La conclusion est que les questions de race et de genre sont tout aussi importantes, voire plus importantes, que les questions de classe. En raison de la prévalence du racisme et de sexisme chez les travailleurs blancs, prétends Krugman, les « visions de changement radical sont naïves » et la « révolution politique de gauche n’est pas faisable. »
Cette analyse de la société américaine est une diffamation politique contre la classe ouvrière. Krugman ne cite aucune preuve de la prévalence supposée du racisme dans un pays qui a élu un président afro-américain en 2008. Au contraire, les questions de race et de sexe sont délibérément injectées dans l’arène politique afin de diviser la classe ouvrière, et de détourner la croissance de la conscience de classe.
Une grande partie de la couverture de presse des caucus de l’Iowa et de la campagne électorale dans son ensemble concède que le sentiment dominant parmi les millions de personnes est la colère contre le système politique existant et les deux partis. Mais il n’y a aucune explication des raisons pour lesquelles il y a tant de colère, quand, selon les médias, l’économie américaine serait dans sa sixième année de reprise économique.
Les médias officiels sont soit inconscients de la réalité de la baisse du niveau de vie et de la détérioration des conditions sociales, soit ils les cachent délibérément. Leur Amérique s’arrête à la bourse qui monte – du moins jusqu’en janvier – et à la richesse qui s’accumule pour des super-riches et une couche privilégiée de la classe moyenne supérieure.

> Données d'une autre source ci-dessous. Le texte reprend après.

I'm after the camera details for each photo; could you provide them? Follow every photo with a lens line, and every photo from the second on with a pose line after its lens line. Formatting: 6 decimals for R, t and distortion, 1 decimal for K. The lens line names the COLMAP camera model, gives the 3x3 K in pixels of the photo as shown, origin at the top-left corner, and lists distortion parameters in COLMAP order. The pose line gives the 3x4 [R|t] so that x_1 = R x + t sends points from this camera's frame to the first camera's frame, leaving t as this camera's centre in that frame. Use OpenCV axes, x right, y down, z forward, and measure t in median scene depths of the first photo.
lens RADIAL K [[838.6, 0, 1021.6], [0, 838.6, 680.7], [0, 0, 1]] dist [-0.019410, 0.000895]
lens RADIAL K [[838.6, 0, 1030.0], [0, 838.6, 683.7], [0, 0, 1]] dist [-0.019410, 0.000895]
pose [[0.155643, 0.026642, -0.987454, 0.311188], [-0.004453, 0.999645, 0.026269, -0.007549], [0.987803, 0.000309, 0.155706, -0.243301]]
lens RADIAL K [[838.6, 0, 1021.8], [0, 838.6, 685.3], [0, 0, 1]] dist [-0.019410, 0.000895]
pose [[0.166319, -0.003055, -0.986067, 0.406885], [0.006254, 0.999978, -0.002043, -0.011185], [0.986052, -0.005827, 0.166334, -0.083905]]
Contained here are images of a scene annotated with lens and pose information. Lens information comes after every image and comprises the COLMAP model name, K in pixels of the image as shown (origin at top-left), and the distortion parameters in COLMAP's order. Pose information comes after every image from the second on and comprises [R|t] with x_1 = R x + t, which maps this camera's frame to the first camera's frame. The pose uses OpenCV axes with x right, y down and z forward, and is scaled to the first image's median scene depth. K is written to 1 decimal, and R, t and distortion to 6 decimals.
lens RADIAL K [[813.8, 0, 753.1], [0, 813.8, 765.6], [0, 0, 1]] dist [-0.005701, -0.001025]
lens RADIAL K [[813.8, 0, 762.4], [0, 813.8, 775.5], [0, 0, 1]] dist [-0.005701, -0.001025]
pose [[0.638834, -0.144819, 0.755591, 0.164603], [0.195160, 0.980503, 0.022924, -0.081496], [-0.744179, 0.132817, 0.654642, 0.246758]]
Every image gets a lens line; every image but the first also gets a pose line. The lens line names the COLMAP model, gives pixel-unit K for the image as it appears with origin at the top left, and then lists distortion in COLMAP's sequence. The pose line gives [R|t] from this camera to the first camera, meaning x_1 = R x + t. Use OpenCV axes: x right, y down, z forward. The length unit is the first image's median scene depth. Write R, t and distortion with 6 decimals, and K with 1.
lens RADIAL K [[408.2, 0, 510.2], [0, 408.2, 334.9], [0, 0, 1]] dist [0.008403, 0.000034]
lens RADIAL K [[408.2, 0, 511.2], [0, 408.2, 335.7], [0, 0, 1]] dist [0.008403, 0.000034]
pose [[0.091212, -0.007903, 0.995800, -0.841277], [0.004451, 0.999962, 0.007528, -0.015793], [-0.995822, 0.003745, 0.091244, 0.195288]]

L’Amérique est une société profondément polarisée suivant les classes sociales, avec un fossé vaste et infranchissable entre les riches et le reste de la population. C’est cette réalité sociale qui sous-tends la crise qui s’accroît dans les deux partis démocrate et républicain. Au fur et à mesure que les questions de classe viennent au premier plan, en secouant le système politique sclérosé qui n’est plus représentatif. Il y aura sans doute d’autres chocs et surprises politiques au cours de la campagne électorale de 2016.